WHEN Bill Pickard spots a tall, well-built coed on the Dartmouth Green, he doesn't stare - he runs after her. Pickard is the women's crew coach, and a five-foot ten female means the same to him as a six-foot four 230-pound prospective tackle to Jake Crouthamel.
Pickard, who was co-captain on the 1971 Dartmouth heavyweight eight, is the type of guy who'd be great at a singles bar. Once he's cornered his target, he can be very persuasive: "Do you row? Why not? You could be good at it. Come to our meeting, and...."
His recruiting methods have been remarkably successful. Last fall, 200 women showed up for the first organizational meeting. Pickard lined them up by height. At one end stood Laurie Branch, 4 feet 10¼ inches, an 88pound freshman from Olean, New York, who had neither seen nor heard the word "coxswain" until a friend wrote it on a piece of paper and urged that she try to be one.
Near the other end of the line was Hope Stevens, who weighed 88 pounds in the second grade. Stevens, a six-foot, 170-pound senior from Concord, Massachusetts, had rowed at .Dartmouth for two years after transferring from Vassar as a sophomore. "When I saw Laurie, I thought she was somebody's little sister," Stevens recalls. Branch just gazed up in awe at the assemblage.
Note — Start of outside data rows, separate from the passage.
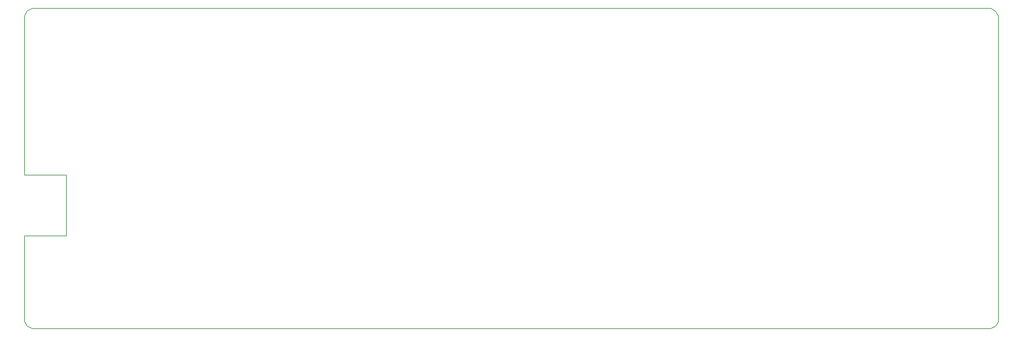
<source format=gbr>
G04 #@! TF.GenerationSoftware,KiCad,Pcbnew,(5.1.4-0-10_14)*
G04 #@! TF.CreationDate,2020-04-12T12:15:55-07:00*
G04 #@! TF.ProjectId,bottom_plate,626f7474-6f6d-45f7-906c-6174652e6b69,rev?*
G04 #@! TF.SameCoordinates,Original*
G04 #@! TF.FileFunction,Profile,NP*
%FSLAX46Y46*%
G04 Gerber Fmt 4.6, Leading zero omitted, Abs format (unit mm)*
G04 Created by KiCad (PCBNEW (5.1.4-0-10_14)) date 2020-04-12 12:15:55*
%MOMM*%
%LPD*%
G04 APERTURE LIST*
%ADD10C,0.150000*%
G04 APERTURE END LIST*
D10*
X17081500Y-76479400D02*
X17081500Y-98869500D01*
X270764000Y-16573500D02*
X272097500Y-17335500D01*
X17081500Y-60464700D02*
X17081500Y-18605500D01*
X270764000Y-100838000D02*
X272224500Y-100076000D01*
X17081500Y-18605500D02*
X17716500Y-17272000D01*
X270764000Y-100838000D02*
X19050000Y-100838000D01*
X272097500Y-17335500D02*
X272796000Y-18605500D01*
X19050000Y-16573500D02*
X270764000Y-16573500D01*
X17716500Y-17272000D02*
X19050000Y-16573500D01*
X19050000Y-100838000D02*
X17716500Y-100139500D01*
X17716500Y-100139500D02*
X17081500Y-98869500D01*
X272224500Y-100076000D02*
X272796000Y-98920300D01*
X272796000Y-18605500D02*
X272796000Y-98920300D01*
X28092400Y-76479400D02*
X17081500Y-76479400D01*
X28092400Y-60464700D02*
X28092400Y-76479400D01*
X17081500Y-60464700D02*
X28092400Y-60464700D01*
M02*

</source>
Stevens, Branch, and senior Martha Johnson from Manlius, New York, were all invited to the national camp in Boston at which Harvard coach Harry Parker will select a women's eight and four-with-coxswain to compete in the Olympics at Montreal in July. Stevens and Johnson row in the No. 5 and 6 seats respectively on the varsity eight. Branch, who has come to be known as "Twiglet," is cox of the novice shell that won the New England Open Regatta against six varsity crews and finished second in its class at the Eastern Sprints.
'Laurie Branch has been responsible for a great deal of our success," says Mike Winer, coach of the novice crew and captain of the Dartmouth lightweight eight last year. "She's picked it up amazingly fast and is extremely perceptive and creative. When she senses something wrong during a race, she has the knack of saying the right words to bring eight individuals in pain together as a team."
Stevens was overweight and out of shape before she turned to rowing. "I had no idea of the training involved when I began," she admits. "I'd never run a mile before in my life. I competed in high school, but you didn't have to be in great shape."
In the winter, all of Dartmouth's crews go through rigorous workouts involving running, cross-country skiing, weightlifting, and training on the ergometer, a torturous device that measures the strength and stamina of the "victim" pulling a simulated oar. Many women quit the winter training program, unwilling to work so hard for 30 or 40 minutes of racing in the spring.
"I've made some mistakes treating them like guys," Pickard admits. "The idea of training, winning and losing, putting on a uniform and performing is all new to most of the women because they don't come from an experienced athletic background. They're learning 15 years of athletics in six months.
Stevens often considered quitting when she started. "When I began," she says, "I used to say, 'I hate this, it hurts. What am I doing this for?' Rowing is a brutal sport. You have to push yourself past what you think you can do. There aren't many women who are used to it. You have to be tough mentally because of the way you beat your body to the point where it's almost not fun.
"But crew is fun in a different way. It's the ultimate team sport. There's a great sense of camaraderie. You row together, groan and complain together. You just can't beat that tremendous feeling of accomplishment when you're zooming across the water in harmony with eight other people who have put so much effort into it. When you row a really good race, it all seems worth it."
Laurie Branch (left) and Hope Stevens both stand tall for the Dartmouth crew.